L’invitée, Corinne Morel-Darleux, raconte son parcours. Ayant grandi dans un milieu familial marqué par l’engagement politique, elle a d’abord suivi une voie plus conventionnelle en intégrant une école de commerce, puis une carrière prometteuse dans le conseil en stratégie au sein de grandes entreprises. Cependant, elle réalise progressivement son malaise face à la consécration du système capitaliste. Ce sentiment la pousse à quitter ce monde pour s’engager dans des fonctions publiques et servir l’intérêt général.

Refus du système et recherche de sens : Bernard Moitessier et l’action performative

L’idée de refus du système prend une autre dimension avec l’exemple de Bernard Moitessier, navigateur qui a choisi de ne pas terminer une course autour du monde pour continuer sa route, privilégiant ainsi son bien-être intérieur à la victoire mercantile. Ce récit résonne avec l’approche de Corinne Morel-Darleux, qui privilégie désormais les ‘actions performatives’ et l’autogestion. Elle explique qu’il s’agit d’actions qui portent en elles-mêmes leurs revendications, comme peindre des passages piétons pour sécuriser une école, proposant ainsi des alternatives concrètes aux luttes plus conventionnelles.

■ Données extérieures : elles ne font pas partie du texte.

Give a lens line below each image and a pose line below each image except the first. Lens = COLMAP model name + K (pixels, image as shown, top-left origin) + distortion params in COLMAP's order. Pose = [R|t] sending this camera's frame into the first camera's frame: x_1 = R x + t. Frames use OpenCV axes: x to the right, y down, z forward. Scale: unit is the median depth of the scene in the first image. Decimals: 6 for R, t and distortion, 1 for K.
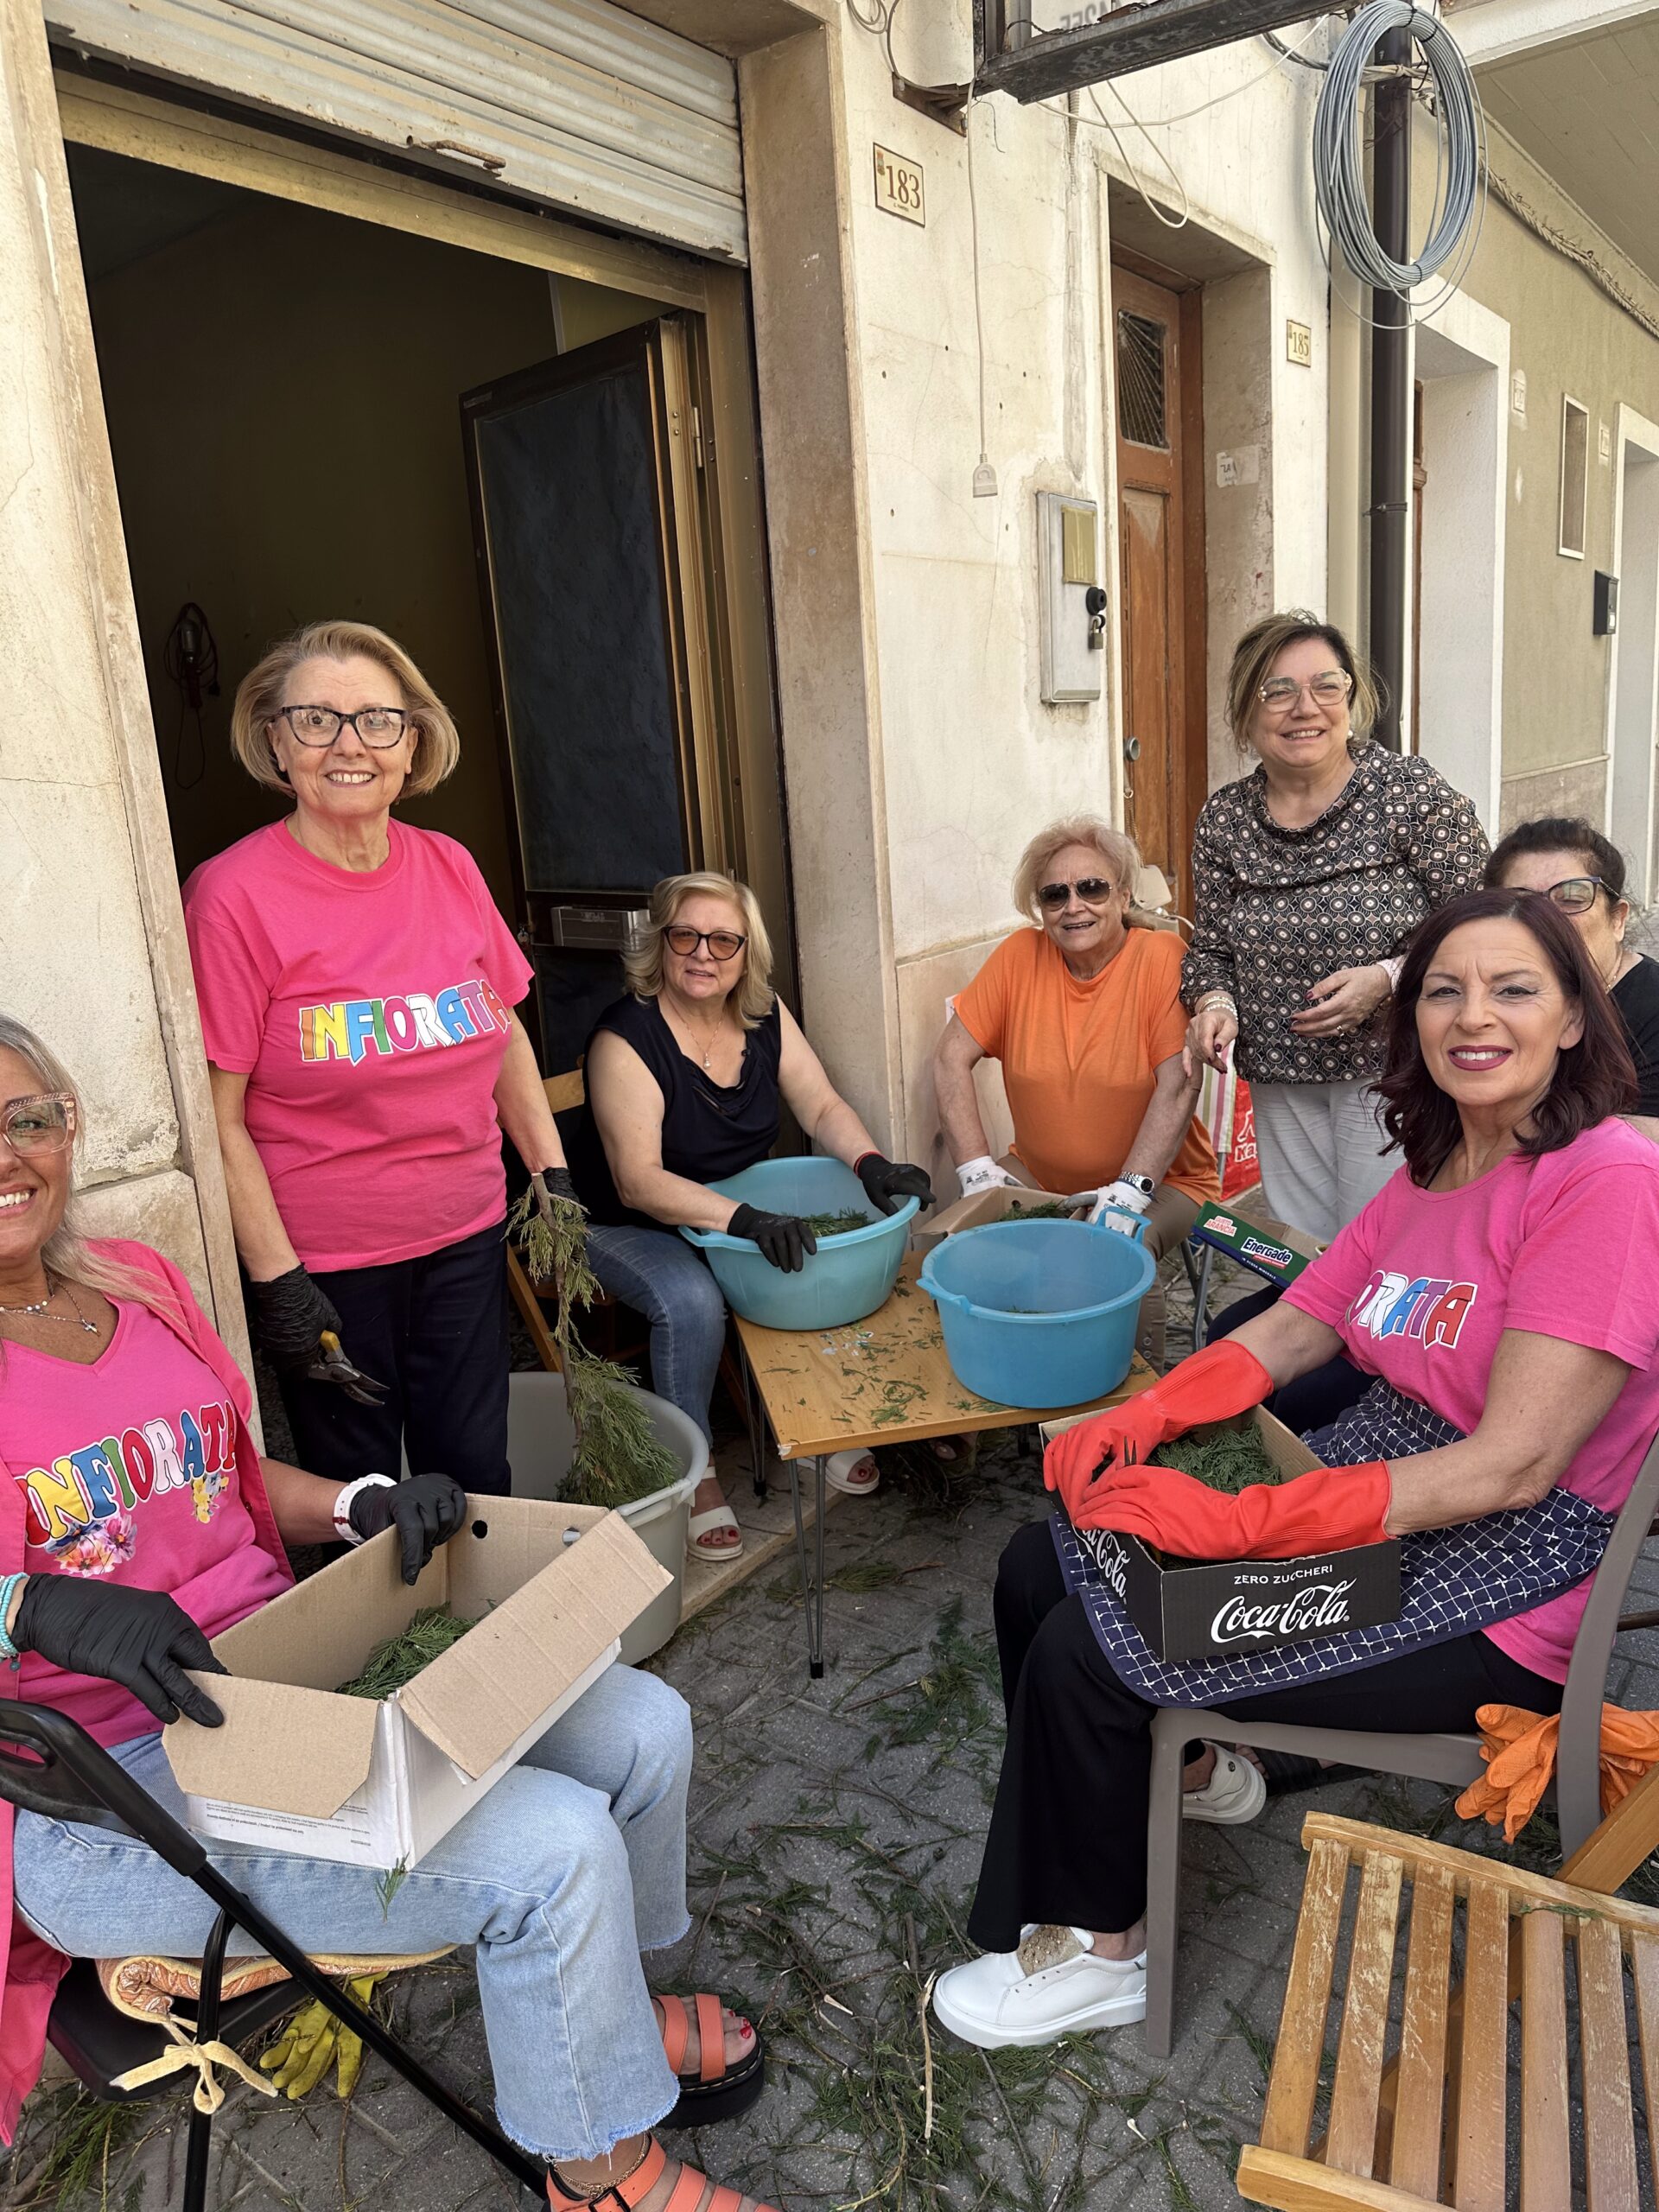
lens RADIAL K [[1646.4, 0, 834.2], [0, 1646.4, 1100.5], [0, 0, 1]] dist [0.009731, -0.013007]
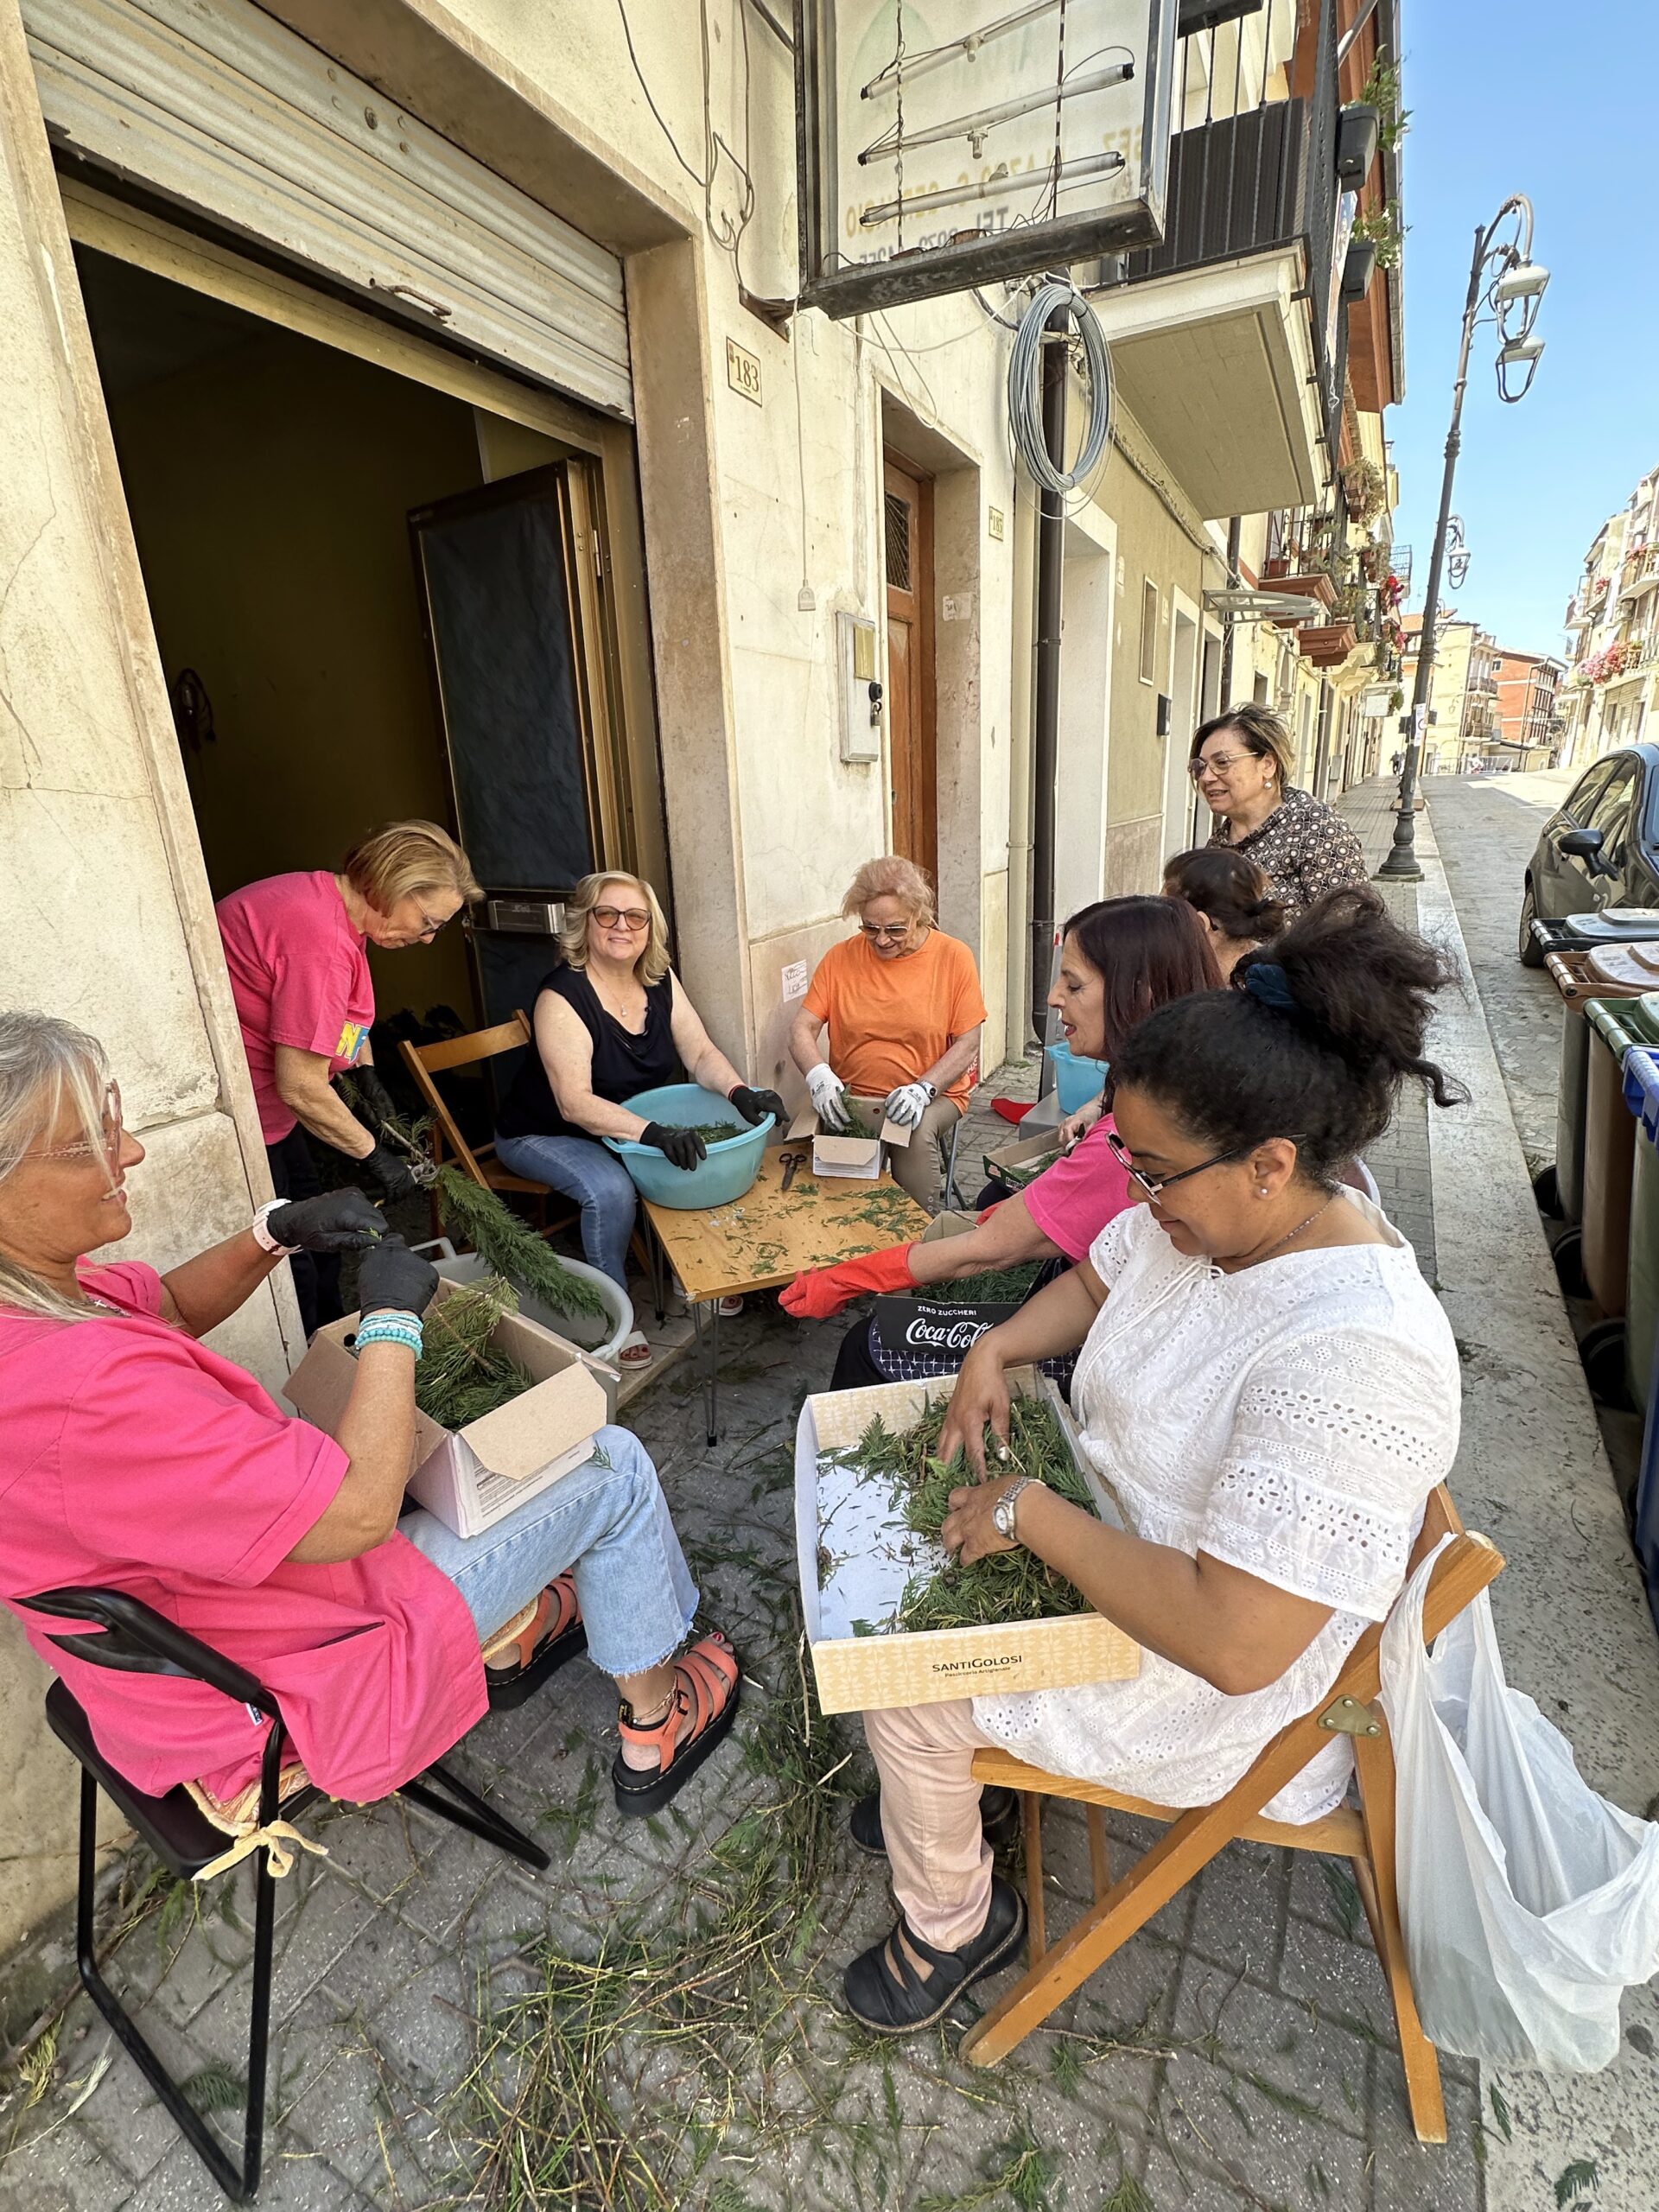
lens RADIAL K [[1035.4, 0, 829.5], [0, 1035.4, 1106.0], [0, 0, 1]] dist [-0.001739, 0.000710]
pose [[0.984931, -0.020982, 0.171671, -0.052564], [0.007702, 0.996950, 0.077662, -0.014016], [-0.172777, -0.075169, 0.982088, 0.100923]]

La force des réseaux alternatifs et la littérature comme vecteur de changement

Corinne Morel-Darleux exprime un certain désenchantement vis-à-vis de la politique institutionnelle, jugée trop axée sur la communication et éloignée de l’urgence des crises actuelles. Elle met en avant l’importance des réseaux alternatifs, autogérés et plus proches du terrain, qui privilégient l’action concrète. Son parcours littéraire, marqué par des ouvrages comme “Plutôt couler en beauté que flotter sans grâce” et “Du fond des océans, les montagnes sont plus grandes”, témoigne de cette recherche de sens, d’alternatives et de la puissance de la littérature pour éveiller les consciences et proposer de nouvelles perspectives.